──────── Отрывок со страницы ────────
Услыхав, что у социалистической державы нет средств, чтобы добавить смертникам по куску хлеба, один из заключенных предложил:
– У меня, на моем личном счету, есть рублей сто, которые у меня забрали при обыске, – так покупайте нам хлеб на мои деньги.
– А разве вам еще есть хочется? – заинтересовался Чучелов.
– Да, – ответил заключенный. – Это в первый день может случиться, что и есть не захочется. Но желудку не объяснишь, что его завтра убьют. Зачем же вы нас добавочно мучите? Мало вам?
– Ну, ладно, – сказал Чучелов, – подайте просьбу письменно.
Они подали. Через несколько дней им вернули их заявление с резолюцией: "Отказать"
Дистрофией и пеллагрой болели все обитатели камеры – да и не одной этой камеры. Но "крестики", с первого дня своего в лагере ходившие в отказчиках, годами не получали иного пайка, кроме штрафного: четыреста граммов хлеба и миска баланды в день. Вдобавок, они соблюдали посты, и если случалось, что в постный день давали баланду, сваренную на говяжьих костях, – они ее не ели. Боря же не только посты соблюдал – он и трески, главной пищи лагерника, в рот не брал. Он был убежденный вегетарианец. Это логически вытекало из его нравственных позиций.
Его религиозность не была внушенной с детства верой в Бога. Он сам выстроил в душе своей здание религии, отвергающей всякое насилие и кровопролитие.
Боря не ел ничего мясного и рыбного – ничего, только триста смертных граммов липкого черного хлеба, тринадцать граммов сахара, и две кружки кипятка. Меня, говорил он, можно обмануть, что суп сегодня на одних овощах, но желудок мой не обманешь. И верно – когда товарищам удавалось убедить его, что баланда не мясная и не рыбная, а овощная (и что за овощи – гнилая репа и мерзлая картошка), то все равно от второй ложки отвара его начинало рвать.
Так лежал он, весь распухший, беспрерывно мучимый всеми последствиями лагерной болезни, не названной ни в одном акте о смерти и ни в одной исторической книге. Лежал на голых досках, укрываясь изорванным в клочья, перебывавшим на десятках плеч бушлатом наипоследнего срока: отказчик не заработал себе одежды даже второго и третьего срока носки; ему – самую грязную и заношенную рвань.
Он умирал в полном душевном одиночестве. С "крестиками" у него оказалась общая судьба, но идеи у них были очень разные, хотя и он, и они считали себя христианами. Он был не столько последователь Христа, сколько его повторение, его новая ипостась – Христос сталинской эпохи. Может быть, он-то и был бы Иошуа из Назарета, не попадись он в руки Чучелова, Кашкетина и других легионеров нового типа.
──────── Предоставленные материалы ────────
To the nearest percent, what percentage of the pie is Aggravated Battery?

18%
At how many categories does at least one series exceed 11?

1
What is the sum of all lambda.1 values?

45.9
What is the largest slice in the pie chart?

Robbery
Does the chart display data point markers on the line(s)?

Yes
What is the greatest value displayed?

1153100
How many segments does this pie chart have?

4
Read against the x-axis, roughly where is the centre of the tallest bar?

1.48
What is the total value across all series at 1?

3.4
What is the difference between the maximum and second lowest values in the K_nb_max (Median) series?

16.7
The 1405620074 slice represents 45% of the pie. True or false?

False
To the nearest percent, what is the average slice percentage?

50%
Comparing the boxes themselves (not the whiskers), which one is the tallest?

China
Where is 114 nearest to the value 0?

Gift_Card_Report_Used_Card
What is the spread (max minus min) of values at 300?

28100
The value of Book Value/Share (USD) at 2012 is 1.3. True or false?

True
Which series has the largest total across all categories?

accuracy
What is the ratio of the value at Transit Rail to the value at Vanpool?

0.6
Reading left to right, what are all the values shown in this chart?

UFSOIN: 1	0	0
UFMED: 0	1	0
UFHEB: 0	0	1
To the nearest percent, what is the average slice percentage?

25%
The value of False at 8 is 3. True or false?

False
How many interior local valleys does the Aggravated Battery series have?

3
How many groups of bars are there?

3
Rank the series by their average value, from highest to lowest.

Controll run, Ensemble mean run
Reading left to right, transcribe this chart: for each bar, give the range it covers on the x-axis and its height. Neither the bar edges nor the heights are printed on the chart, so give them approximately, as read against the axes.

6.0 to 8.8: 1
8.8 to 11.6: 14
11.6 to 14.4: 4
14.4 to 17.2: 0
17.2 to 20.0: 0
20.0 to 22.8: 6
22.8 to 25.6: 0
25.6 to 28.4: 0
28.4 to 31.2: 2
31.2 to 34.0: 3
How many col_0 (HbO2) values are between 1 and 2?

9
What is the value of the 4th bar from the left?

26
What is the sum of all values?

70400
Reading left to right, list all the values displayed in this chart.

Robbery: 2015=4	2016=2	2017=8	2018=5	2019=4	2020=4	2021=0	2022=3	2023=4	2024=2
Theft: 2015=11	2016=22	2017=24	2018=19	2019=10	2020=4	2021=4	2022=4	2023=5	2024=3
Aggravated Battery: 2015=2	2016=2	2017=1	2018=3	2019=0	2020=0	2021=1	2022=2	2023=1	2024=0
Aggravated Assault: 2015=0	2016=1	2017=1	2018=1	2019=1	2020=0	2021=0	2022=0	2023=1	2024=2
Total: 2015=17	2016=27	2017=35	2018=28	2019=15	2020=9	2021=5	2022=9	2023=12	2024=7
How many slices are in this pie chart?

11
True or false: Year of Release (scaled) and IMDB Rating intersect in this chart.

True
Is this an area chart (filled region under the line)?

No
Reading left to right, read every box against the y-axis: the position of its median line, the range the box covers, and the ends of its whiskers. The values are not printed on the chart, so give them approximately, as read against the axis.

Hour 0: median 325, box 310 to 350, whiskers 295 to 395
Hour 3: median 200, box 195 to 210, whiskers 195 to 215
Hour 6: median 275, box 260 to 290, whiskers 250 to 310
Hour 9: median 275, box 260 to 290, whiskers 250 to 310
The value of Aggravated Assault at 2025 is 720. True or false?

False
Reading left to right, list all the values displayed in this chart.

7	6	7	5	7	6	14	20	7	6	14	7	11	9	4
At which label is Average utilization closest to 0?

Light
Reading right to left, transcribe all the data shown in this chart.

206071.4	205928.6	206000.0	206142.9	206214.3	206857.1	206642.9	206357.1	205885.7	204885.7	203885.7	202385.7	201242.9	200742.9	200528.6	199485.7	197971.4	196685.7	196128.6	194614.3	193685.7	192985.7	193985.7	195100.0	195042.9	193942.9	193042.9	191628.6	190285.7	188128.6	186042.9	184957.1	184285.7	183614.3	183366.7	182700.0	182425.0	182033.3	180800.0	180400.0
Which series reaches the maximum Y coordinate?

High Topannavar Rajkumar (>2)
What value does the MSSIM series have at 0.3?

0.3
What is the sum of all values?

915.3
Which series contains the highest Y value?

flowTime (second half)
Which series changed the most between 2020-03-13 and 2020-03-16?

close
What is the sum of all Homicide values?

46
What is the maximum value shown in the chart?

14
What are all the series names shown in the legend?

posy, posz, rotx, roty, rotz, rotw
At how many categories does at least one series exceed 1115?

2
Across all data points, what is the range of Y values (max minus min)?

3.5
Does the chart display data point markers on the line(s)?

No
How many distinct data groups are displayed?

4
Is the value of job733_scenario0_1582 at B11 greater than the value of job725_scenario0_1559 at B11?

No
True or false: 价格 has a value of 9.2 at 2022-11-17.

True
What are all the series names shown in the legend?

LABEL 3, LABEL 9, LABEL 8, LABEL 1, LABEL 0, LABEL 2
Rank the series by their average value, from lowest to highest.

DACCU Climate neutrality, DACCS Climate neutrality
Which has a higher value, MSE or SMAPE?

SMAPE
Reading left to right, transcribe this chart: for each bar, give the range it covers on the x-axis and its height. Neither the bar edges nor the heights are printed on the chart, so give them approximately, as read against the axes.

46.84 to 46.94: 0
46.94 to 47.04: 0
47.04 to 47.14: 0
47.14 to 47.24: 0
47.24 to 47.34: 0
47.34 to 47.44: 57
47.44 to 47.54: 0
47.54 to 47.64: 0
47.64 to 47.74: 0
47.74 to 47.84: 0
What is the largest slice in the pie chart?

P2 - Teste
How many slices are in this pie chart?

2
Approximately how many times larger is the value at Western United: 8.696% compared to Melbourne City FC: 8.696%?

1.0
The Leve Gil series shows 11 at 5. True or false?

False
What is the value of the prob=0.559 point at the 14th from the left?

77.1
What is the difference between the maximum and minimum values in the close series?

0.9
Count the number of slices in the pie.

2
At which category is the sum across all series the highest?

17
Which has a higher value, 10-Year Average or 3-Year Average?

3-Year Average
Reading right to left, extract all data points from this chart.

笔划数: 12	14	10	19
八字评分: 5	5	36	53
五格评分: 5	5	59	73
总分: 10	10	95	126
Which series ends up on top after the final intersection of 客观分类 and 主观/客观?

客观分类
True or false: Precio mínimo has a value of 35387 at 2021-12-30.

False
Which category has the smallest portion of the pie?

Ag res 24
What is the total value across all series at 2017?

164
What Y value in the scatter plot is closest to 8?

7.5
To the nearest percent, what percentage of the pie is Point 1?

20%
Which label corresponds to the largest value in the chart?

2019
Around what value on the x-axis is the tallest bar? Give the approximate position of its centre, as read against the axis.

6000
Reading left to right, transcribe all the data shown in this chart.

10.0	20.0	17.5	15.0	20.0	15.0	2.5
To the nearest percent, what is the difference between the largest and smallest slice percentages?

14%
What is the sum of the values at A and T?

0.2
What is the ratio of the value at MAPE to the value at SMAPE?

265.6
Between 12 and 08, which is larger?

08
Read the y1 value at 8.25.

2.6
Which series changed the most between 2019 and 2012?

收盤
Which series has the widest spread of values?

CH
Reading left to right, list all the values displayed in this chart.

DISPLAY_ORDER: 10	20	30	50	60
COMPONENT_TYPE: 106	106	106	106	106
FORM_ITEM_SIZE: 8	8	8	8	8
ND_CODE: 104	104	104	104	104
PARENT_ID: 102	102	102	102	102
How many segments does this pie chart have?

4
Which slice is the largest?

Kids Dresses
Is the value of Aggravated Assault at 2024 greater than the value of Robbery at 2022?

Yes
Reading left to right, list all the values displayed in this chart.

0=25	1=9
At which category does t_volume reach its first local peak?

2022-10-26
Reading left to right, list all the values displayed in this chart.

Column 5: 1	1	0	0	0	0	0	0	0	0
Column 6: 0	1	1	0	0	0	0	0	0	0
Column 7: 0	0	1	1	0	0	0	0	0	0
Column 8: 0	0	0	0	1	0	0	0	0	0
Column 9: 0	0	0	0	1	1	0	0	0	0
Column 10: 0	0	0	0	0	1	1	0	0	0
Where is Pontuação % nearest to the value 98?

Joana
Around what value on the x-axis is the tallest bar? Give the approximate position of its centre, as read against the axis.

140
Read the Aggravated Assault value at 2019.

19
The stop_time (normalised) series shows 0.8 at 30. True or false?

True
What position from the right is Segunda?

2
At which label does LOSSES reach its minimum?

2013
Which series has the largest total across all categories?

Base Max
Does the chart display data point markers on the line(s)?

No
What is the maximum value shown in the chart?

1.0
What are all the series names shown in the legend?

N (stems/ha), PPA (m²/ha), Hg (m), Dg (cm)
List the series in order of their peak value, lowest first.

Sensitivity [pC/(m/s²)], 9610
────────
Задание: Перепишите, пожалуйста, отрывок слово в слово: начните со слов «Они подали. Через» и остановитесь после слов «его нравственных позиций.». Материалы для этого не понадобятся.

Ответ:
Они подали. Через несколько дней им вернули их заявление с резолюцией: "Отказать"
Дистрофией и пеллагрой болели все обитатели камеры – да и не одной этой камеры. Но "крестики", с первого дня своего в лагере ходившие в отказчиках, годами не получали иного пайка, кроме штрафного: четыреста граммов хлеба и миска баланды в день. Вдобавок, они соблюдали посты, и если случалось, что в постный день давали баланду, сваренную на говяжьих костях, – они ее не ели. Боря же не только посты соблюдал – он и трески, главной пищи лагерника, в рот не брал. Он был убежденный вегетарианец. Это логически вытекало из его нравственных позиций.